It is only fair to observe, though, that the summit faces a number of challenges. Perhaps the most significant is that it is taking place a fortnight before Reeves announces the details of her first Budget on 30 October. That matters because it means ministers and officials cannot with confidence say what their policies will be for the next few years – departments still do not know how much money they will have to spend until the Chancellor reveals all. (Last week the transport secretary, Louise Haigh, hinted strongly that High Speed 2 would extend to Euston, but her department then had to wheel out an official “no comment” to further questions.)

It is also unfortunate that the Prime Minister has only at the last gasp found a minister for investment. Last Thursday it was announced that Poppy Gustafsson, co-founder of cyber security group Darktrace, will take on the role, created in 2021 as a global ambassador for the United Kingdom and an interlocutor with international investors. She follows Lord Grimstone of Boscobel, former chairman of Barclays Bank, and Lord Johnson of Lainston, co-founder and CEO of Somerset Capital Management, both of whom had impressive City credentials. Starmer had seemingly struggled to find a candidate for this crucial job after it was turned down by Benjamin Wegg-Prosser, founder of international advisory firm Global Counsel.

Ministers need investors more than investors need them

Connected to this is how the Whitehall infrastructure to manage investment. It is the responsibility of the Office for Investment: last week the government announced that the unit, which is shared between HM Treasury, the Department for Business and Trade and 10 Downing Street, will be expanded and streamlined.

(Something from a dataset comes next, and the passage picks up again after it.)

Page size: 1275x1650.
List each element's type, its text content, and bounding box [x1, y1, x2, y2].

It will offer a “bespoke service to ensure that investors receive the strongest possible government support to navigate the planning and skills landscape”, and will be supported on planning and skills by the deputy prime minister, Angela Rayner, and the education secretary, Bridget Phillipson.

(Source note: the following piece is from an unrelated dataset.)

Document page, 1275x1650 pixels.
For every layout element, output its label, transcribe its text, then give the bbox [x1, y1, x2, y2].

This is promising, although the details and operation of the strengthened Office for Investment will be critical. The government should have a dedicated investment unit, and it has to be both hard-nosed and clear-eyed. It needs to perform two functions: it must be Whitehall’s ambassador to investors, finding out what policies the investment sector needs to make the UK the most attractive choice for its money. It also has to promote that information within government, so that departments are aware of what will help or hinder investment. The unit must be run at a senior level and carry weight in the private sector, and it needs a long-term sustainable strategic vision for the sector. The announcement of an oversight board chaired by the new investment minister is cause for cautious optimism in these regards.

Maximising returns

Starmer and his colleagues have high hopes for the investment summit. The language with which it is framed suggests that Labour sees inward investment very much as a tool to assist government policy: it is “a key milestone in the government’s growth mission” and will “support local skilled jobs and raise living standards in all our communities”. Those may be outcomes, but they are not why investors will choose the UK. Businesses want an attractive economic ecosystem which will maximise their returns.

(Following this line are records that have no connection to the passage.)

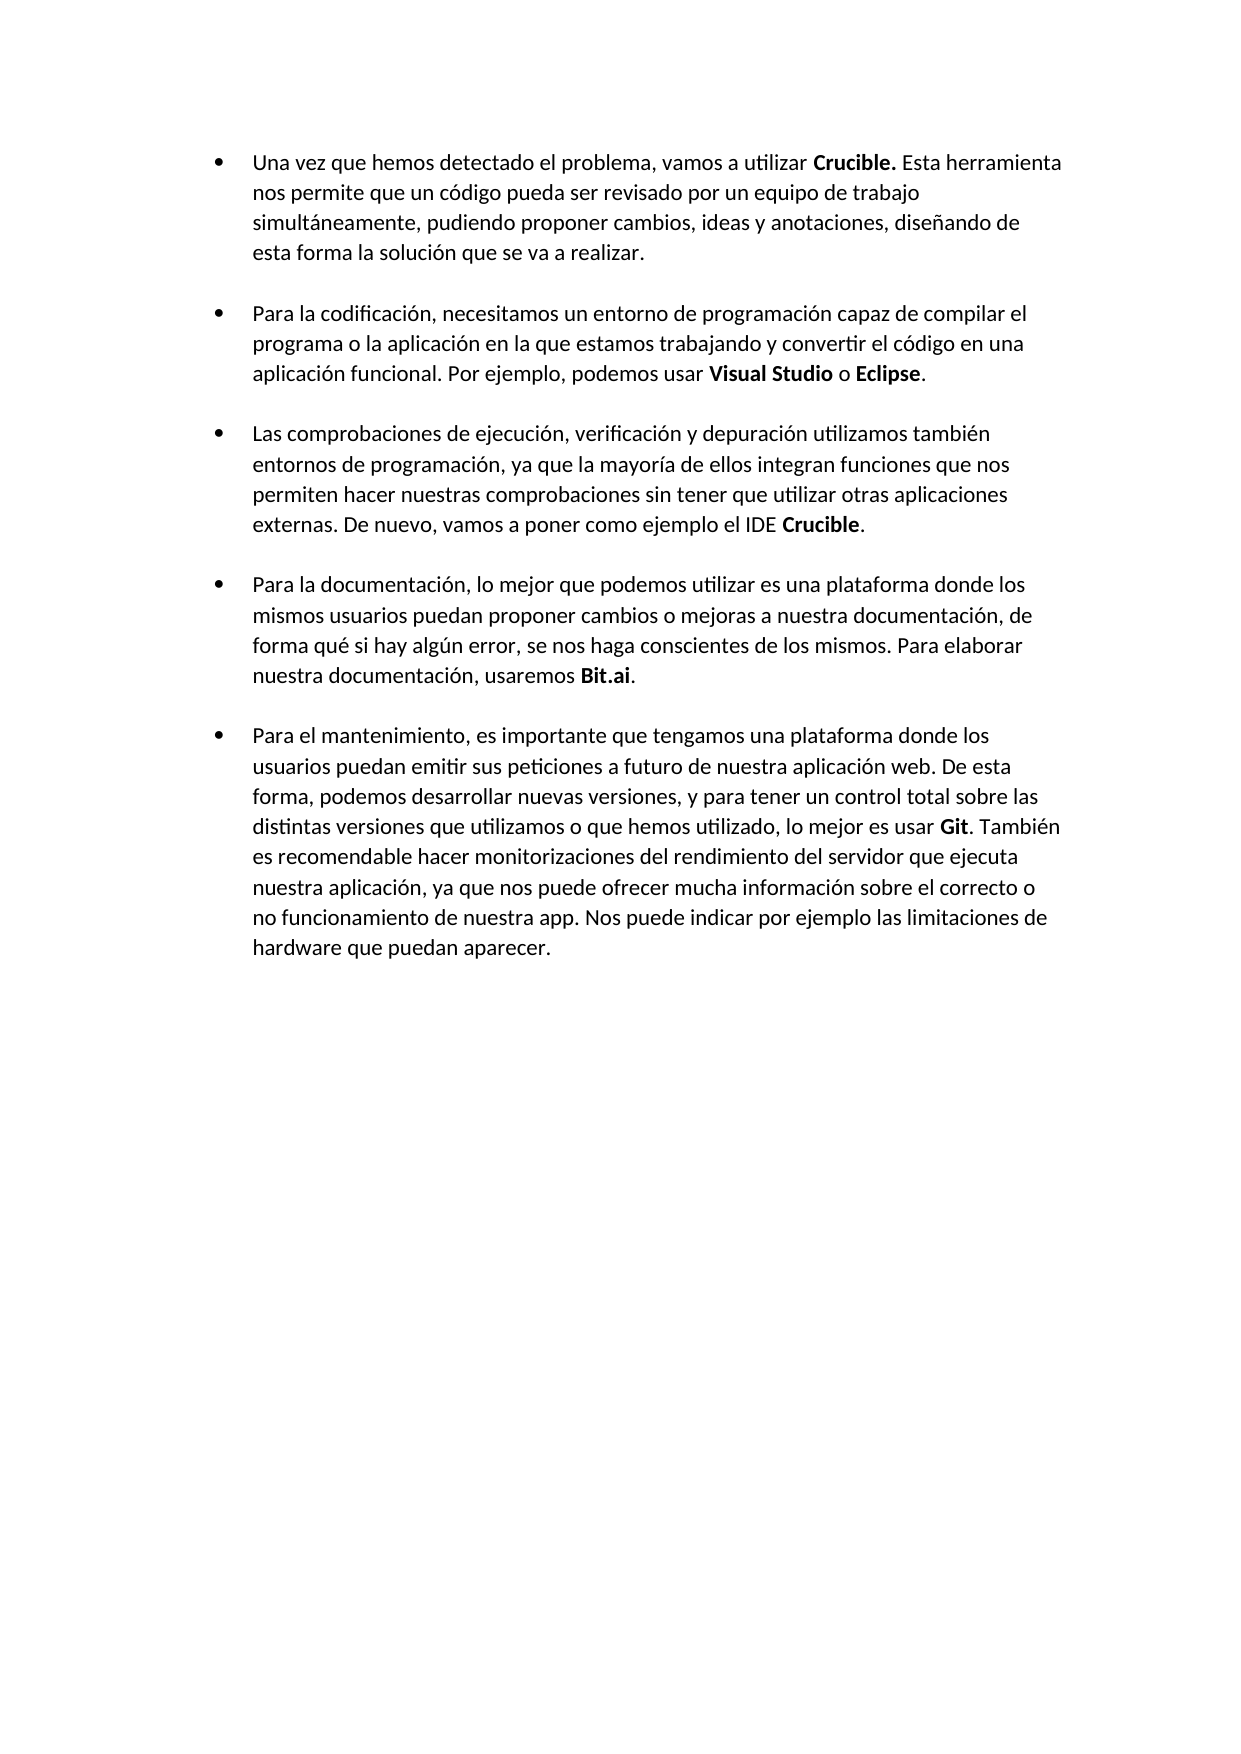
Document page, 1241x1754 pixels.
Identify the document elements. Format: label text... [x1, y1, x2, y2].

list Para la documentación, lo mejor que podemos utilizar es una plataforma donde los mismos usuarios puedan proponer cambios o mejoras a nuestra documentación, de forma qué si hay algún error, se nos haga conscientes de los mismos. Para elaborar nuestra documentación, usaremos Bit.ai. [215, 571, 1063, 689]
list Para la codificación, necesitamos un entorno de programación capaz de compilar el programa o la aplicación en la que estamos trabajando y convertir el código en una aplicación funcional. Por ejemplo, podemos usar Visual Studio o Eclipse. [215, 299, 1063, 387]
list Una vez que hemos detectado el problema, vamos a utilizar Crucible. Esta herramienta nos permite que un código pueda ser revisado por un equipo de trabajo simultáneamente, pudiendo proponer cambios, ideas y anotaciones, diseñando de esta forma la solución que se va a realizar. [215, 148, 1063, 266]
list Para el mantenimiento, es importante que tengamos una plataforma donde los usuarios puedan emitir sus peticiones a futuro de nuestra aplicación web. De esta forma, podemos desarrollar nuevas versiones, y para tener un control total sobre las distintas versiones que utilizamos o que hemos utilizado, lo mejor es usar Git. También es recomendable hacer monitorizaciones del rendimiento del servidor que ejecuta nuestra aplicación, ya que nos puede ofrecer mucha información sobre el correcto o no funcionamiento de nuestra app. Nos puede indicar por ejemplo las limitaciones de hardware que puedan aparecer. [215, 722, 1063, 961]
list Las comprobaciones de ejecución, verificación y depuración utilizamos también entornos de programación, ya que la mayoría de ellos integran funciones que nos permiten hacer nuestras comprobaciones sin tener que utilizar otras aplicaciones externas. De nuevo, vamos a poner como ejemplo el IDE Crucible. [215, 419, 1063, 538]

The atmosphere must be one of optimistic realism. Labour ministers still too often seem to think they will be greeted warmly as “the grown-ups in the room”. If that was ever true, it is in the past. The impending Budget will limit ministers’ freedom of action, but they should approach today’s summit knowing that they need investors more than investors need them. This is not about a “reset” or “tough decisions” or blaming the other side for a “black hole”. As Michael Corleone said, it’s not personal – it’s strictly business.